Infrastructure is only one of the many 5G challenges
The report recognizes the confusion the 5G policy discussion in the US is mired in, and how misdirected the strategy discussions have been. It rightly points out that the well-publicized issues of lack of 5G infrastructure vendor diversity, as well as the size and speed of 5G deployments, are only small and easy to understand parts of the multifaceted 5G ecosystem. The authors of the report, Adam Mossoff & Urška Petrovčič strongly suggest that it would be wrong for the policymakers to only focus on these aspects. I could not agree more.

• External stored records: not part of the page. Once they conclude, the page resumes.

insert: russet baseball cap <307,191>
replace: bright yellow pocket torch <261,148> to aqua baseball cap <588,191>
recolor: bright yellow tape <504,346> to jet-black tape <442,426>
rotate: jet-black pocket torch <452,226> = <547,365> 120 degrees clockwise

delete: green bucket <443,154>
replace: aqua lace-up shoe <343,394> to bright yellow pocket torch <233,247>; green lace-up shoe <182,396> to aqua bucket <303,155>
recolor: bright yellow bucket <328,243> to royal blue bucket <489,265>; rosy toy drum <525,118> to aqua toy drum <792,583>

How to determine technology leadership?
A much more important aspect of 5G is the ownership of the foundational and core technologies that underpin its transformation ability. 5G being a key element of the future of almost every industry on the planet, whoever owns those core technologies will not only win the 5G race but also will wield unassailable influence on the global industry and the larger economy.
As mentioned earlier, technology leadership stems from IPR ownership. This is not lost on companies and countries that aspire to be technology leaders. This is clearly visible in the number of 5G patents filed by various entities. And that brings us to the critical question “Does having a large number of patents bring technology leadership?”

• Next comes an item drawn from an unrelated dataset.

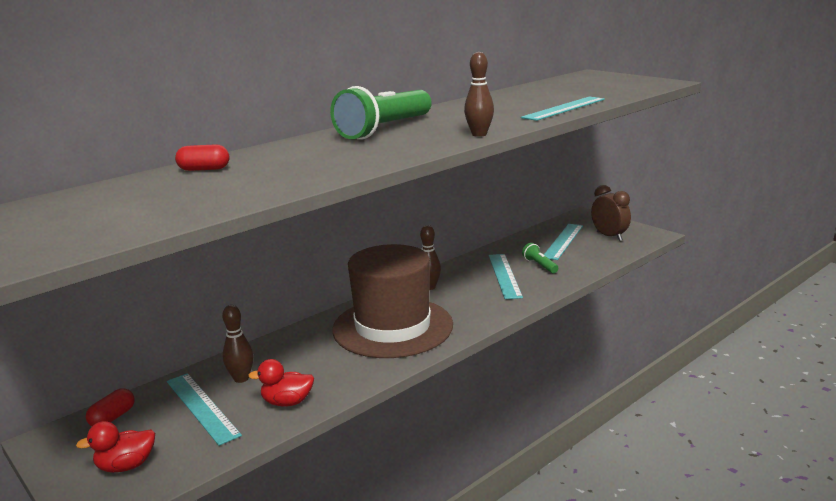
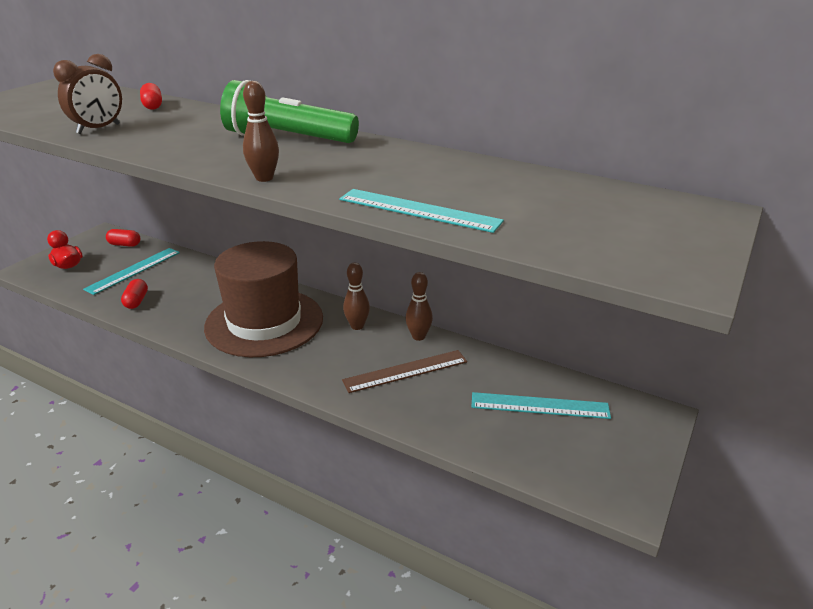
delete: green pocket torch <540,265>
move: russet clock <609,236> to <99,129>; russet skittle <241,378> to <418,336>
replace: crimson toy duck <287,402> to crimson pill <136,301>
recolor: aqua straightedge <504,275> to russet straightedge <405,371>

Patent counting is an unreliable method
It is heartening to hear that the report decisively says that patent counting is an unreliable method to determine 5G leadership, and it would mistake to use it as such. Further, the report asserts that the decision boils down to the quality of those patents, not quantity. The quality of patents here means; how fundamental and important they are for the functioning of 5G systems.
The misguided focus on patent quantity has made many companies and even countries to pursue options that are on the fringes of what is considered ethical. For example, the report attributes the recent rise in 5G patents filed by Chinese individuals and companies to the government’s direct subsidies for filing patents, not necessarily to the increase in innovation. There might be other unscrupulous reasons too, such as companies over declaring Standard Essential Patents to achieve broad coverage or to avoid unknowingly violating the disclosure requirements, and others.
As I have discussed in my previous articles and podcasts, the standards-making body 3GPP’s honor-based system has enough loopholes for bad actors to goose up their patent count without adding much value or benefit.
The Hudson Institute report quotes an important point raised by the UK Supreme court—Reliance on patent counting also risks creating “perverse incentives,” wherein companies are incentivized to merely increase the number of patents, instead of focusing on innovation.
All this boils down to one single fact—when it comes to patents, the quality of patents is much more important than quantity.
After the initial misguided focus on the quantity of patents as a measure of technology leadership, the realization of the importance of the quality of patents is slowly sinking in. As the awareness of the transformational impact of 5G is spreading, the awareness about the importance of the quality of 5G patents is growing as well. Hudson Institute, being a think tank and an influential public policy organization, is rightly pointing out the key issues that are either missing or misdirected in the national technology policy debate. This is especially true for the 5G patent quality discussion. Hope the policymakers, and the industry takes notice and reward companies with high-quality patents while penalizing the manipulators.